Details: The air handlers in common-use spaces are equipped with demand control ventilation, which modulates the intake of outside air based on CO₂ levels measured in the space. However, during certain portions of the day, the BAS would bring the OA damper on AHU-4 to minimum position even though CO₂ levels in the space were continuing to rise — resulting in rapidly increasing CO₂ levels in the space when the OA damper was at minimum position. AHU-4 CO₂ levels tracked closely with AHU-5’s, yet AHU-5’s OA damper would stay at maximum position, which would keep the CO₂ in the space at an acceptable level. The BAS contractor was brought in to review and revise the demand control sequence for AHU-4, which improved the issue.

FIGURE 8. Example 3 – Isolation room compliance reporting.

FIGURE 9. Example 4 – High CO2 levels.

Example 5: Valve and Damper Hunting

Summary: The PID loop for the steam valve was not properly tuned and created excessive valve hunting.

Annualized Savings: $0

Additional benefits: System reliability, asset life cycle, patient comfort.

Details: Finding valves and dampers that are wildly oscillating is a fairly common operational anomaly uncovered through the AOCx process. This can be the result of a programming error, a failing valve not functioning properly, or a PID loop falling out of calibration as the system ages. This is difficult to detect without trending data and knowing what to look for as it’s generally detected either through multiple open/close sequences in a short amount of time or a series of variances in the rate-of-change in a valve/damper’s operation.

As is evident in the previous examples, the AOCx process delivers compelling results across numerous value propositions. Typical results derived from an AOCx program are:

2x-4x ROI typical first year;
5-10% average first year energy savings;
50% improvement in HVAC related O&M hours;
40% reduction in HVAC related complaints;
10% Reduced asset breakdown and life cycle extension; and
Improved compliance reporting and sustainability reporting.

Perhaps most importantly, the AOCx process can directly improve the standard of care in a health care facility by reducing the risk posed by hospital acquired infections (HAI). The following areas are directly impacted by the AOCx process, which help mitigate HAIs:

Temperature and moisture — Controlling temperature and moisture can help prevent the spread of pathogens, which tend to grow rapidly in a humid environment. By constantly monitoring temperature and relative humidity values along with the performance of each piece of equipment, the root-cause of deviations from optimal indoor air quality can be quickly determined and rectified.
Pressurization — Pressurization protects against cross contamination from the infiltration of air from one space type to that of another. This is of great importance in health care settings, but it can be very difficult to control. By constantly monitoring the static pressure and equipment operations associated with critical zones, the AOCx process will help identify the root-cause of anomalies when pressurization requirements aren’t met.
Ventilation — Dilution ventilation helps control infectious particles by introducing outdoor air, usually two to five air changes/hour (ACH), to dilute space air and then exhausting that amount as contaminated air. The AOCx process can help detect the root cause of deviations in acceptable ventilation and IAQ requirements.

Data is everywhere in today’s health care facilities, and health care engineering departments are increasingly relying on these valuable data streams to gain powerful insights into how their facilities are performing. It allows health care engineering personnel to track, analyze, and optimize all sorts of disparate systems in a cost-effective manner on a scale not previously available.
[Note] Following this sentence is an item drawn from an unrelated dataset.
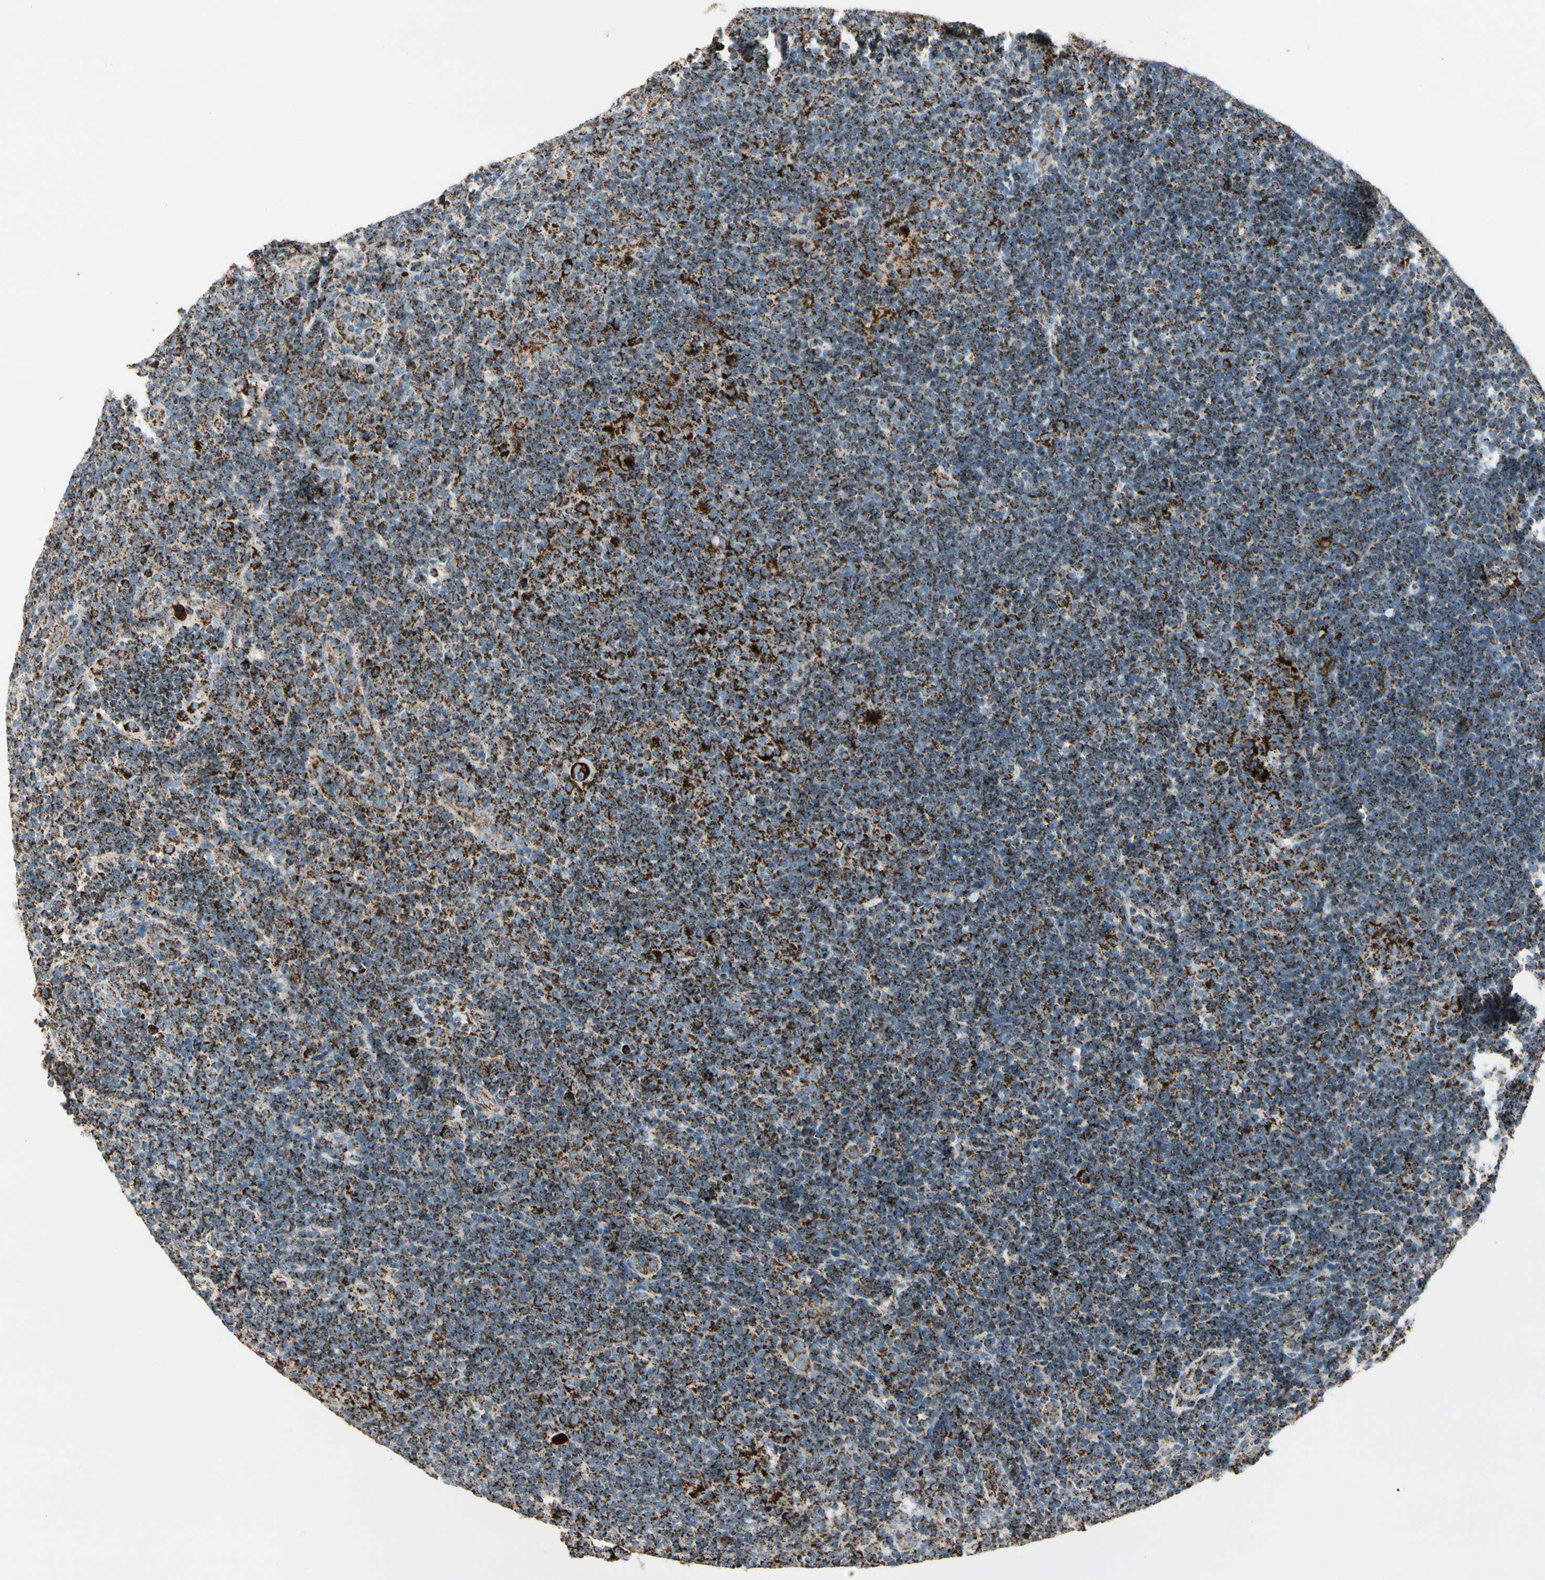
{"staining": {"intensity": "strong", "quantity": ">75%", "location": "cytoplasmic/membranous"}, "tissue": "lymphoma", "cell_type": "Tumor cells", "image_type": "cancer", "snomed": [{"axis": "morphology", "description": "Hodgkin's disease, NOS"}, {"axis": "topography", "description": "Lymph node"}], "caption": "Immunohistochemical staining of human lymphoma displays high levels of strong cytoplasmic/membranous expression in about >75% of tumor cells.", "gene": "ME2", "patient": {"sex": "female", "age": 57}}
FIGURE 10. Example 5 – Steam valve hunting.

The exponential growth of BIoT ensures that increasingly more devices in health care facilities will come online and start reporting data. Accordingly, the value of AOCx only increases and becomes an even more indispensable tool in any health care facility operator’s arsenal. AOCx provides tremendous value today and positions operators for success in the not-to-distant future.